Nova stared. What in the name of the gods had Kareen been teaching the children under her care at Runig’s Rock?

“That’s a good analysis,” Michael Golden said, as serious as she had ever heard him. “Being as there’s not anybody on exactly the same level at the school, everybody winds up pitching in to help everybody else. So, one thing you would prolly do is help others who might be older’n you, but ain’t so good at, say, reading. ’Nother thing is local history and such, which you might not’ve had any of. Street geography. ’Rithmetic. Cookin’. There’s some. Ms. Taylor was telling me t’other day that she was starting up a Recent Events class, to follow the new rules and committees and such that the Council of Bosses makes. Make sense to you?”

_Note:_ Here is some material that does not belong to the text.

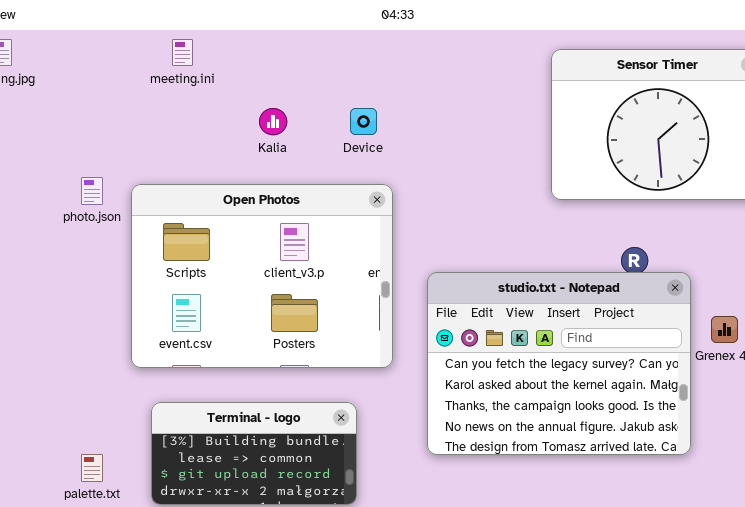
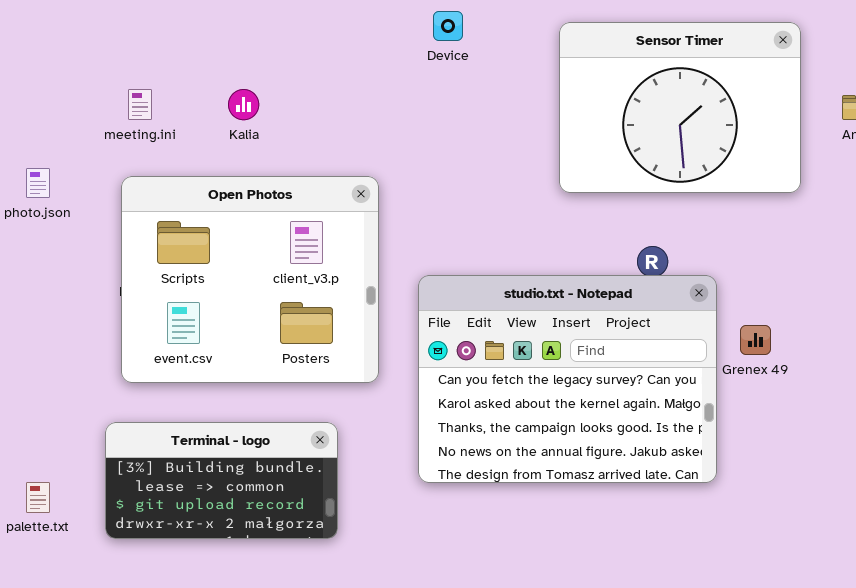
meeting.ini: [172,39,193,66] -> [128,89,152,120], moved
Device: [350,108,377,135] -> [433,11,463,41], moved
Open Photos: [131,184,393,368] -> [121,176,379,383], resized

“Yes.” Syl Vor was more animated now, leaning forward. “I can be of use.”

“Right you are, an’ in more ways than one.”

“And security?” Nova asked. “Mr. Golden, can staff accommodate an extra prime?”

“Got no reason to doubt it,” he said, turning to her. “I’ll talk to ’em, and if there’s any concern, I’ll take care of it. Only thing I would need from you, Silver, is—”

“One moment,” Nova interrupted. “Mr. Golden, my son’s name—”

“It’s his joke,” that same son said, astonishingly. “It isn’t very good, but I don’t mind it.”

Well. She inclined her head. “Certainly, you may decide what names are acceptable to you,” she said. “Continue, Mr. Golden.”

“Yes, ma’am. What I need from you, Silver, in order to make this work, and without puttin’ too much strain on your ma, or on staff, or on me, is a promise that you’ll be no more trouble than you absolutely gotta be. What’s that you call it—necessary?”

“Necessity,” Anthora murmured, and glanced to Nova. “I approve of Mr. Golden,” she said.

“Perhaps you should tell him so,” Nova answered cordially, and had the satisfaction of seeing that gentleman’s cheeks darken somewhat.

“I promise to be very little trouble,” Syl Vor said, which as promises went was, Nova admitted, very handsome, though it lacked context.

“I would say, ‘as Korval recognizes trouble,’ my son, else you will lead Mr. Golden to believe something far other than you—or I—may guarantee.”